• Work item
Put the lines of the listing into a JSON list of strings, one string per line and leaving out blank lines. Begin at the first line of the listing and stop after the line that contains "19 de setembro de 2024".

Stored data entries

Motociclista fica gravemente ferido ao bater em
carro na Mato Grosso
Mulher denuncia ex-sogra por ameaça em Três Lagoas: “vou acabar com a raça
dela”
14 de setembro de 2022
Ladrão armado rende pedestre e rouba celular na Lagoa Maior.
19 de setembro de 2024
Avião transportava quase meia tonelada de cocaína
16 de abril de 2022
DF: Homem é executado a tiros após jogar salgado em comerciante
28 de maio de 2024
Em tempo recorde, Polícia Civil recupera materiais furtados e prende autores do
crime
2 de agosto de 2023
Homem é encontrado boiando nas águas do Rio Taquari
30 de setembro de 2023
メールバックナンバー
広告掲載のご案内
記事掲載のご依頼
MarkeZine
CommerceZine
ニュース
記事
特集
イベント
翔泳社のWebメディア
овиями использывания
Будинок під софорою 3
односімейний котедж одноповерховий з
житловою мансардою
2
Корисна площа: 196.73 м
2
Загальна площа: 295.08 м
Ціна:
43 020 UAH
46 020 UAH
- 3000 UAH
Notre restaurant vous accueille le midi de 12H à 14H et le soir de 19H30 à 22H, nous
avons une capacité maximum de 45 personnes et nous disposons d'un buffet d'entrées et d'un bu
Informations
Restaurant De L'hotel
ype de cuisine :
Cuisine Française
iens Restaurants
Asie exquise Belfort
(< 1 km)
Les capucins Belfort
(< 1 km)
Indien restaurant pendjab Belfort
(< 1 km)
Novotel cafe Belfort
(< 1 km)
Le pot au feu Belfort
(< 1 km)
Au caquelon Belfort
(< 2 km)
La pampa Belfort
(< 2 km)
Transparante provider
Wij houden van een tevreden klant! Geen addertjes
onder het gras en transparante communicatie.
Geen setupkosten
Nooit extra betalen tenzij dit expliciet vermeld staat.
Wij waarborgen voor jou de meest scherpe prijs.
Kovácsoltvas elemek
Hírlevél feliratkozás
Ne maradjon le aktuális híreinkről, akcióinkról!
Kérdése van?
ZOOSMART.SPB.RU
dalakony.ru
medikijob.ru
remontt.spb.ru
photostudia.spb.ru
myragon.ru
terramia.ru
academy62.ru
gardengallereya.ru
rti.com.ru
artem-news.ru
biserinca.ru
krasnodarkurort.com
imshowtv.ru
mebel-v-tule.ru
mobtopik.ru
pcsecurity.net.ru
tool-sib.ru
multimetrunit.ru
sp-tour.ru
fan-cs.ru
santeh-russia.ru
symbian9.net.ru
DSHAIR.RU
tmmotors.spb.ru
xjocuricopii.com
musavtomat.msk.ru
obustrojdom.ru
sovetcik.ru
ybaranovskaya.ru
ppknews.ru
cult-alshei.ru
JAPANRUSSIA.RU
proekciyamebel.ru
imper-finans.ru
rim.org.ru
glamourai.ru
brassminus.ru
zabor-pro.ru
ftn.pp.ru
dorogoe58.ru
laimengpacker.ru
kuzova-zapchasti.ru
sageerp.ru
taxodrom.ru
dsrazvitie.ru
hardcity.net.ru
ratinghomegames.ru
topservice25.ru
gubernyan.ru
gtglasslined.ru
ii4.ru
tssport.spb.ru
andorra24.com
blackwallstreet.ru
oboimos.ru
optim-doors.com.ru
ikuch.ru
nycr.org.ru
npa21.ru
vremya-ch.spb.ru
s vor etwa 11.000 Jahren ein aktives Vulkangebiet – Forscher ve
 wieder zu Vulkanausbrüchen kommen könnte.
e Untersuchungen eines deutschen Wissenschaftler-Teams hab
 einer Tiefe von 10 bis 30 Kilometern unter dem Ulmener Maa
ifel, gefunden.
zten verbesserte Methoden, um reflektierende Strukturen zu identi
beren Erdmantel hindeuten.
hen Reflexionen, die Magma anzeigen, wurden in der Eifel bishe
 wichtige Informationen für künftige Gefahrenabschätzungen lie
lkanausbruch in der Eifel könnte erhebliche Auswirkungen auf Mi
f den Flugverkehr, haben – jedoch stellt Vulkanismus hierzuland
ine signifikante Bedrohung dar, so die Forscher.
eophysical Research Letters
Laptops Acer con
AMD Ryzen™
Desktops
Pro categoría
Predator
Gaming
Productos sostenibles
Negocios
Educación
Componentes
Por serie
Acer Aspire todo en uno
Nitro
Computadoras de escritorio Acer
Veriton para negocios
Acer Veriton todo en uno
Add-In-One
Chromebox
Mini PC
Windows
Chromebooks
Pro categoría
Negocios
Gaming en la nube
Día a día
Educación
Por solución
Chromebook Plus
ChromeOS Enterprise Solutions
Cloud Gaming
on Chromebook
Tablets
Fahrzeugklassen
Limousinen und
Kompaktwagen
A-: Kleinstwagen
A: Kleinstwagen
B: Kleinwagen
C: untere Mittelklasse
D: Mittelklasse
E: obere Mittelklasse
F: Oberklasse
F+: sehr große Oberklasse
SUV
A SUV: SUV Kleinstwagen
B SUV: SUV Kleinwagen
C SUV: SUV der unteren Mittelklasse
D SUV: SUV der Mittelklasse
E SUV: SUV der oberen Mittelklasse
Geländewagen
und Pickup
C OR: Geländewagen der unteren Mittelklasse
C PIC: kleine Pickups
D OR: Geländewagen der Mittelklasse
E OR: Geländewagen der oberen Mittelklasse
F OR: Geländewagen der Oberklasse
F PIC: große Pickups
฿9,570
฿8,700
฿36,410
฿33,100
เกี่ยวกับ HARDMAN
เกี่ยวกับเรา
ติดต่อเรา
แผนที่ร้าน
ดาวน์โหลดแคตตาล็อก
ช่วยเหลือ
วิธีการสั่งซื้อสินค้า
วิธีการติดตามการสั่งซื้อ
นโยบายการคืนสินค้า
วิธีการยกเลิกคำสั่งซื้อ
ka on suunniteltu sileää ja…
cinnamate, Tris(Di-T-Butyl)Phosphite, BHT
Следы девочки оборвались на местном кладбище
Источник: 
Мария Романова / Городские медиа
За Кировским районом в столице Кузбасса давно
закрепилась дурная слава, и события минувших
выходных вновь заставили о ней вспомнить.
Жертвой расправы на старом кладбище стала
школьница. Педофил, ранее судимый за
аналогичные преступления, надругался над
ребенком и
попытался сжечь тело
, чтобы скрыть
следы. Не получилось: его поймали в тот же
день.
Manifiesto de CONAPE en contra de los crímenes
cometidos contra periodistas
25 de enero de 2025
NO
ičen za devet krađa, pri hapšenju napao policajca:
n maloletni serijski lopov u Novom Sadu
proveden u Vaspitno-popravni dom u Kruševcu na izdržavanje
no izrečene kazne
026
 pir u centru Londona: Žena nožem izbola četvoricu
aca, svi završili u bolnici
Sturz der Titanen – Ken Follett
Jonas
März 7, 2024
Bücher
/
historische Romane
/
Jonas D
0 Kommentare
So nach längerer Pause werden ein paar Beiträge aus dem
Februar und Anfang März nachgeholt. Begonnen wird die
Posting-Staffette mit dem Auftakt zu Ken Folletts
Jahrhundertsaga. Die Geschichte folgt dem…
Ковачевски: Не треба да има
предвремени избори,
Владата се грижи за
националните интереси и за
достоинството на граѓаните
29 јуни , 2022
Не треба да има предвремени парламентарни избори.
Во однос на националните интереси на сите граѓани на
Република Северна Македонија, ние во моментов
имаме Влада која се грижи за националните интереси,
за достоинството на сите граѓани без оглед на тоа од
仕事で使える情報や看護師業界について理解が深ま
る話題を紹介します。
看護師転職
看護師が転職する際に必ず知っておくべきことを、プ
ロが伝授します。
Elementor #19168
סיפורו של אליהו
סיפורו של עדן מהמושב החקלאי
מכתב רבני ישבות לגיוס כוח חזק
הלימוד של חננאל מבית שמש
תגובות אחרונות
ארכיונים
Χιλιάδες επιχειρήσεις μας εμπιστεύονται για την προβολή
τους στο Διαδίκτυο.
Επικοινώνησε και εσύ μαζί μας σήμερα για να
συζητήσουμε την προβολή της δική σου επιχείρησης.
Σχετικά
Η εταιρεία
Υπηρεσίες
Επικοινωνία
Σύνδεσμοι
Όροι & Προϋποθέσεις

• Answer section
[
  "Motociclista fica gravemente ferido ao bater em",
  "carro na Mato Grosso",
  "Mulher denuncia ex-sogra por ameaça em Três Lagoas: “vou acabar com a raça",
  "dela”",
  "14 de setembro de 2022",
  "Ladrão armado rende pedestre e rouba celular na Lagoa Maior.",
  "19 de setembro de 2024"
]